Passage provided.
┏━━

Right, I follow all of the above. I've been experimenting with an
approach that just freezes all transactions as opposed to only quota
transactions just to reduce the amount of code involved. What I'm trying
to point out is that I don't think this quotaoff logic alone is
sufficient to prevent dquot log ordering problems.

Consider the following example scenario:

- fs mounted w/ user+group quotas enabled
- inode 0x123 is in-core w/ user+group dquots already attached
- user executes 'xfs_quota -xc "off -g" <mnt>' to turn off group quotas
- quotaoff drains all outstanding transactions, clears (group) quota
  flag, logs quotaoff start/end ...

Meanwhile..

- user executes an fallocate request on inode 0x123, which blocks down
  in xfs_alloc_file_space() -> xfs_trans_alloc() due to the quotaoff in
  progress.
- quotaoff releases the trans barrier and begins doing its dquot
  flush/purge thing..
- falloc grabs the 0x123 ilock and xfs_trans_reserve_quota_bydquots() ->
  xfs_trans_dqresv() -> xfs_trans_mod_dquot() joins the user/group
  dquots to the transaction quota ctx because they are still attached to
  the inode at this point (and user quota is still enabled), hence quota
  blocks are reserved in both
- xfs_trans_mod_dquot_byino() (via xfs_bmapi_write() -> ... -> xfs_bmap_btalloc() ->
  xfs_bmap_btalloc_accounting()) skips accounting the allocated blocks
  to the group dquot because it is not enabled
- xfs_trans_commit() -> ... -> xfs_trans_apply_dquot_deltas() logs both
  dquots (regardless of the previous step) because the group dquot was
  attached to the transaction quota context in the reserve step, even
  though it was disabled before that point

This basic scenario can be confirmed with a simple assert check in
xfs_trans_log_dquot():

	ASSERT(xfs_this_quota_on(tp->t_mountp, xfs_dquot_type(dqp)));

... which can fail when included on top of the prototype(s). The
remainder of my email around the various flags and whatnot was more
related to how to address this as opposed to being an issue with the
concept itself. It seems like we should be able to head this issue off
somewhere in this sequence (i.e., checking the appropriate flag before
the dquot is attached), but it also seems like the quotaoff start/end
plus various quota flags all fit together a certain way and I feel like
some pieces of the puzzle are still missing from a design standpoint...

Brian

> > This does make me wonder a bit whether we should rework the transaction
> > commit path to avoid modifying/logging the dquot completely if the quota
> > is inactive or accounting is disabled.

┗━━

Directive A.
Duplicate the quotaoff email, covering everything from "Meanwhile.." down to "flush/purge thing..".
Directive B.
Pick up the quotaoff email at the point where it stops, and continue it.

Extracted material.
┏━━

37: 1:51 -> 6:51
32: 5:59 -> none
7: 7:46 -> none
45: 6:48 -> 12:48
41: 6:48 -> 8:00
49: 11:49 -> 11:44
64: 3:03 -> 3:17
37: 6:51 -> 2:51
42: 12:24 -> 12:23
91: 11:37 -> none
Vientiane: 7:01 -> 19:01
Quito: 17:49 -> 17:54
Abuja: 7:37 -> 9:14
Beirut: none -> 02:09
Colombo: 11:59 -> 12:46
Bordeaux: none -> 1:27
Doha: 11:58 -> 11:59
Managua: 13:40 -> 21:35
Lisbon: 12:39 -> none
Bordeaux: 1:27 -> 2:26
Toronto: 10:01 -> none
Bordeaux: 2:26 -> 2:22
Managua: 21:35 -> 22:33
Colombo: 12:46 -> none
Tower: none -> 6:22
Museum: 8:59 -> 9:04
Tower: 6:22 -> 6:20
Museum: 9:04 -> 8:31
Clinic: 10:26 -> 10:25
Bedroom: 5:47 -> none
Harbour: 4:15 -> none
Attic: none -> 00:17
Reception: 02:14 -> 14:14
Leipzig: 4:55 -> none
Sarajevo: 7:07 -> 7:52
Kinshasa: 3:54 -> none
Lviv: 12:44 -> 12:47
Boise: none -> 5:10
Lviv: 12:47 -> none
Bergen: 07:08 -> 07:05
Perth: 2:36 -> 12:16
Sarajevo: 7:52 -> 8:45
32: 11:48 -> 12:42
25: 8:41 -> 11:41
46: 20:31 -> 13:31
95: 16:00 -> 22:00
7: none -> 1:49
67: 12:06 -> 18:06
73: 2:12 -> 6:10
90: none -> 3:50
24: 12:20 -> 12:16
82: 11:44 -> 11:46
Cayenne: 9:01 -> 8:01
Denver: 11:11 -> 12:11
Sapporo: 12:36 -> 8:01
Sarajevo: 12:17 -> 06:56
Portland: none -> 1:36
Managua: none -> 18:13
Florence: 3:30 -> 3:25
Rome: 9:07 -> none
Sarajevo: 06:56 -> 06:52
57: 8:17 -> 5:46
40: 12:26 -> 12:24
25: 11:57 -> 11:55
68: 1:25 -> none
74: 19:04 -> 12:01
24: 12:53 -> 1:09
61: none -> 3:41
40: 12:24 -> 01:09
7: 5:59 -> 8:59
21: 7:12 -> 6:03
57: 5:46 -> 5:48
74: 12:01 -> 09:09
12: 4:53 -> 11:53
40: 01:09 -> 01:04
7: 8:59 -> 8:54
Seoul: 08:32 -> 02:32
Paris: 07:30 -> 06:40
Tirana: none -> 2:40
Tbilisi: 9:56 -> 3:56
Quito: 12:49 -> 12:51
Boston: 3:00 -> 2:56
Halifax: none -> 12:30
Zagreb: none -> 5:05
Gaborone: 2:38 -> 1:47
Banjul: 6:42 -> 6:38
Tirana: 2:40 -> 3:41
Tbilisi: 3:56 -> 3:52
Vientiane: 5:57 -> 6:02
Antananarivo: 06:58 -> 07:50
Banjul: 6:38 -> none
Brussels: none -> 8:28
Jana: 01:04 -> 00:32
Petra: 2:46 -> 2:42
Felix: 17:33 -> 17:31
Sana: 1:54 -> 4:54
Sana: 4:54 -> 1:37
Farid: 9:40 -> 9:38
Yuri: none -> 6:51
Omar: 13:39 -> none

┗━━

Final answer A.
Meanwhile..

- user executes an fallocate request on inode 0x123, which blocks down
  in xfs_alloc_file_space() -> xfs_trans_alloc() due to the quotaoff in
  progress.
- quotaoff releases the trans barrier and begins doing its dquot
  flush/purge thing..

Final answer B.
> 
> If there are no dquots for an inactive quota type attached to the
> transaction, it won't log anything. That's what the barrier+drain
> acheives.
> 
> > When starting to look around with
> > that in mind, I see the following in xfs_quota_defs.h:
> > 
> > /*
> >  * Checking XFS_IS_*QUOTA_ON() while holding any inode lock guarantees
> >  * quota will be not be switched off as long as that inode lock is held.
> >  */
> > #define XFS_IS_QUOTA_ON(mp)     ((mp)->m_qflags & (XFS_UQUOTA_ACTIVE | \
> >                                                    XFS_GQUOTA_ACTIVE | \
> >                                                    XFS_PQUOTA_ACTIVE))
> > ...
> > 
> > So I'm wondering how safe that actually would be, or even how safe it is
> > to clear the ACCT|ENFD flags before we release/purge dquots.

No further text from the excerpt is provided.